I had gone to St. Mary's to consult some rare books about my favorite girl. What a wonderful library! Y'know those massive, over-stuffed, ultra-ultra-ultra-soft leather chairs -- the kind you might see in some veddy exclusive British club where a waiter hands you port and the Sunday Times? My capacious hindquarters spent the day parked in one of those.

All in all, this was a very civilized way to spend the day. St. Mary's had me thinking that I'd make a good priest -- if I could just, y'know, get past the bit about having to believe in the supernatural. 

Then I came back home, turned on the 'puter -- and guess what? The world keeps finding new routes to Hell. 

Must we always think about such things?

No. Not always. Instead, think about this.

That story will make your eyes moisten. It may even have you believing in the supernatural.
It's all-natural, not supernatural. Of course, my canine's breed, the dachshund, is known for simply chowing down on its deceased human, but they are very loving and devoted to their living companions.

Thanks for the tip on the beautiful Maryland site. 'i've been doing similar healing viewing...visiting a site whose motto is "design will save the world."
So what's the all-natural explanation for how that dog found that grave? My dog, bless her, can't even find her favorite chew toy when it's two feet away from her.
Awwww! Gorgeous story - and it's life follwoing art.... following life........:
Well, I'm guessing by smell. Everyone immediately thinks of scent hounds who track by ground, but there are airborne scents as well. There are many stories of dogs tracking their human companions over multiple miles, and even multiple years. Bella looks more like a herding breed...some breeds are tracker/hunters.

Their hearing is keen, too and they can distinguish specific vehicles from far away.

As for comprehending the concept of death, well, elephants hold funerals. Animals comprehend many more things than they can communicate to us. The one that gets me is the concept of name. If our animal companions understand the concept of having a name, I wonder if they have unique names for each other on their own?

My dog can hear my vehicle from a distance. But smelling my corpse after it has been placed in a box six feet under? Nah. No sniffer on the planet works THAT well.

I can't dismiss the many "incredible journey" stories of dogs that crossed long distances to reunite with their humans. Something extra-sensory seems to be going on. By "extra-sensory," I don't necessarily mean paranormal: Present science may not be able to explain such events well, but future science surely will.
It's telepathy and telepathy=love in both animals and humans, or maybe I should say in both two- and four-legged animals.

I remember reading about an experiment involving a mother and son.
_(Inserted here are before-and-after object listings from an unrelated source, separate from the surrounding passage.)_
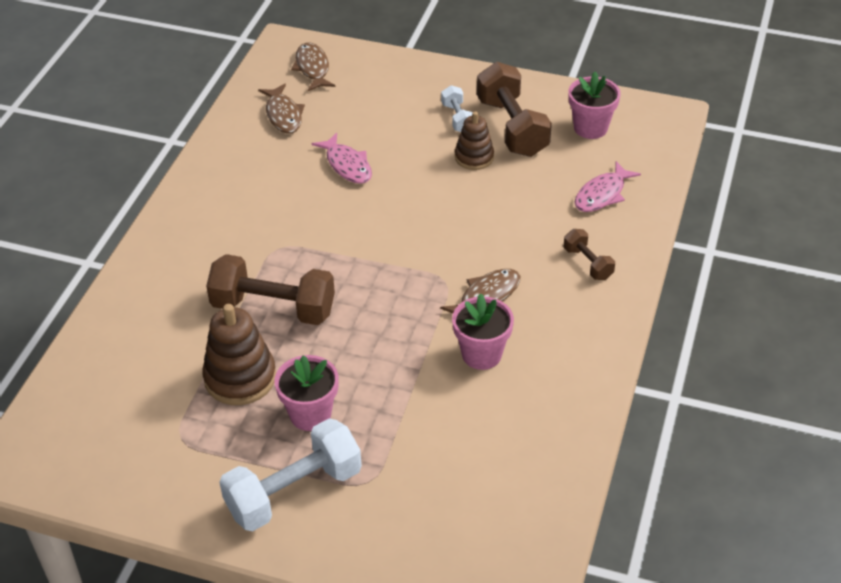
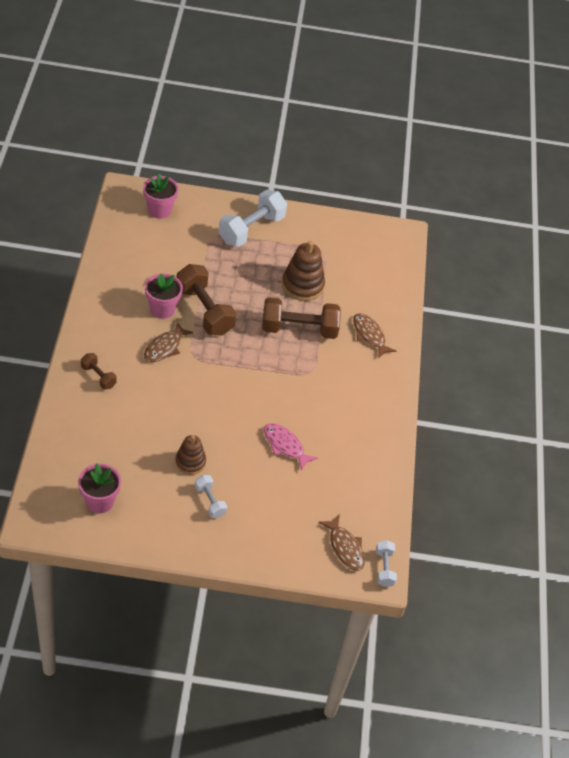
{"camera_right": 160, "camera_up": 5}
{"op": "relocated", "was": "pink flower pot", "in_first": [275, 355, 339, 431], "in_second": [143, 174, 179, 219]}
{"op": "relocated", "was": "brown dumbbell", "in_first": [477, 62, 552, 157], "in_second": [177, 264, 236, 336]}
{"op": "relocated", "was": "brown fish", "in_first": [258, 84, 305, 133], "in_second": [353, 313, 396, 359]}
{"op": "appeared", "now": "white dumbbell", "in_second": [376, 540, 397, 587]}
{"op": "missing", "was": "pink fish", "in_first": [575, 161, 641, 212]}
They were on separate floors, maybe in separate buildings, but both hooked up to all the usual measuring gadgets--blood pressure, brain activity etc.

Then one would be given, say, a math problem to solve, causing a rise in his or her blood pressure--and the other's blood pressure would spike at the same time.
More on dogs' super, ultra, or all-natural senses. Maybe dogs have a sort of GPS we don't understand. L'Engle proposed that on a molecular level in her Wrinkle in Time series.

I've been taking my mom to doctors appointments this year. I usually take the dog and walk him around the grounds before camping out in the waiting room/s. Today we were going to one of the offices we'd only been to only once before, months ago, and mom was unsure of the final left turn. My doxie started whining about a half a block from the turn and I said this must be it. Mom insisted it was the next turn, and so I went on...and on...and finally said, I trust the dog, and turned back.

Of course, the dachshund was spot on.

He used to do this all the time in Boston, whining whenever we were within a block of the Amtrak station, where we often picked up my son. Everyone knows animals have an inner clock...maybe they have a kind of inner GPS system, too.